I’m going to go as far as to say that this tournament is as murky as it was on Selection Sunday. Duke is probably playing the best basketball, but has two big tests in LSU and either Texas or West Virginia coming. Connecticut continues to sleepwalk through this season, but has a relatively easy road from here until the Final Four. I don’t doubt that Jim Calhoun’s club is capable of turning up the intensity when it is necessary, but it definitely will be necessary if that Duke-Connecticut dream Final does end up taking place.

Quick Thoughts…

- It is pretty obvious how meaningless conference RPI is after the Big Ten’s catastrophic failure this March. In watching the conference all season, I never once got the impression that this was the top conference in America. This was a conference full of decent teams, but completely lacking the type of power that the Big East put out there in its top five or so teams. Ohio State had a chance, but Thad Matta’s shooters lost their legs at exactly the wrong time. Many have talked about the free throw disadvantage that several Big Ten teams received in their losses, and how the Big Ten’s physical style of play had a lot to do with it. My hope is that the conference will have learned a lesson and that we end up with a better product next year. The presence of Greg Oden is going to automatically provide some of that, but most games in the Big Ten this year were very, very hard to watch.

- One of the first lessons I ever learned in filling out an NCAA Tournament bracket was to always bet on experience. With a few notable exceptions every now and then, it is almost always the players that have been their before that lead their teams to success in March. With this rule in mind, I turn to the example of Kansas. The young Jayhawks struggled in Maui, largely their first D1 basketball experience. They struggled to start Big XII play, their first time facing intensely hostile crowds on the road. Why wouldn’t they struggle in their first NCAA Tournament? Somehow, they still ended up in the Final Four of nearly every bracket I filled out, completely destroying would have been very successful weekend of bracket picking. If you see me hyping up Ohio State at this time next year, make sure and slap me.

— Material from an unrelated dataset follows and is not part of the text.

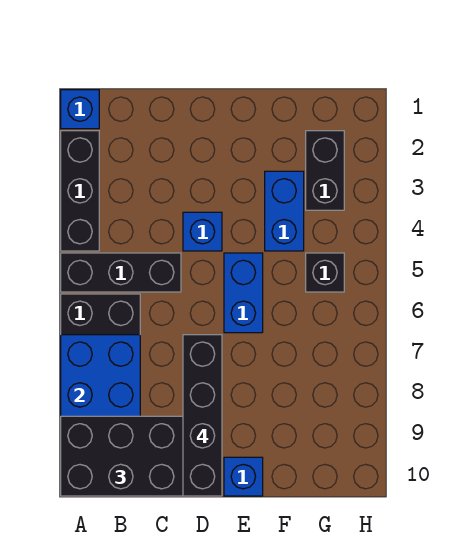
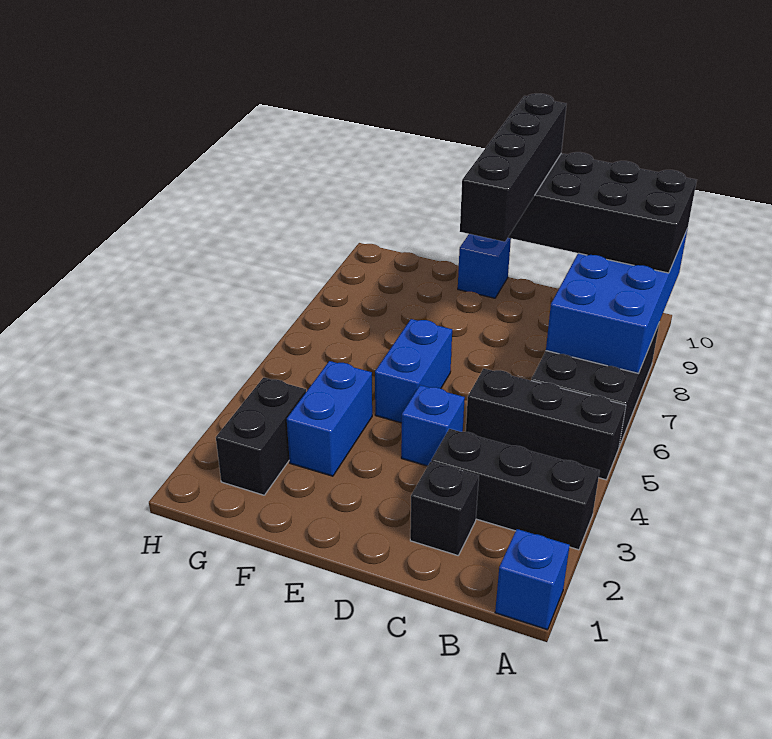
black 1x3 brick [61,131,99,251] -> black 1x3 brick turned to [431,429,600,550]
black 1x1 brick [306,253,344,292] -> black 1x1 brick moved to [410,462,479,555]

- Is anybody else excited to see what Adam Morrison can do against UCLA’s stable of athletes? This one could be a matchup for the ages. Gonzaga has given several of the best teams in the country severe tests and looked quite mediocre against some very lousy ones. At any rate, I don’t think they have played a team like the Bruins yet. Ryan Hollins has the size and quickness to give JP Batista fits, and there are all sorts of bodies to stick on Adam Morrison. At the same time, one gets the feeling that Ben Howland’s crew needs to be effective defensively to beat good teams. And when Adam Morrison is hitting from the outside, you might as well throw defense out of the equation…

- On an NCAA Tournament sidenote, was anybody else surprised to see how quickly former Iowa State head man Wayne Morgan fell out of favor? A season ago he was a rising star, leading the Cyclones to an NCAA Tournament win while returning his star backcourt. A disappointing year and a still-developing recruiting scandal later, and Morgan is out. I wouldn’t be surprised if the sudden emergence of so many eligible coaches out of the Missouri Valley had something do with this. It is more than just a little ironic that in the same season where numerous high-major Midwest coaching jobs open up, the MVC is suddenly brimming with so many rising stars. There was fierce debate about how many Valley teams would get into the Tournament, but now the question is how many coaches could the conference lose?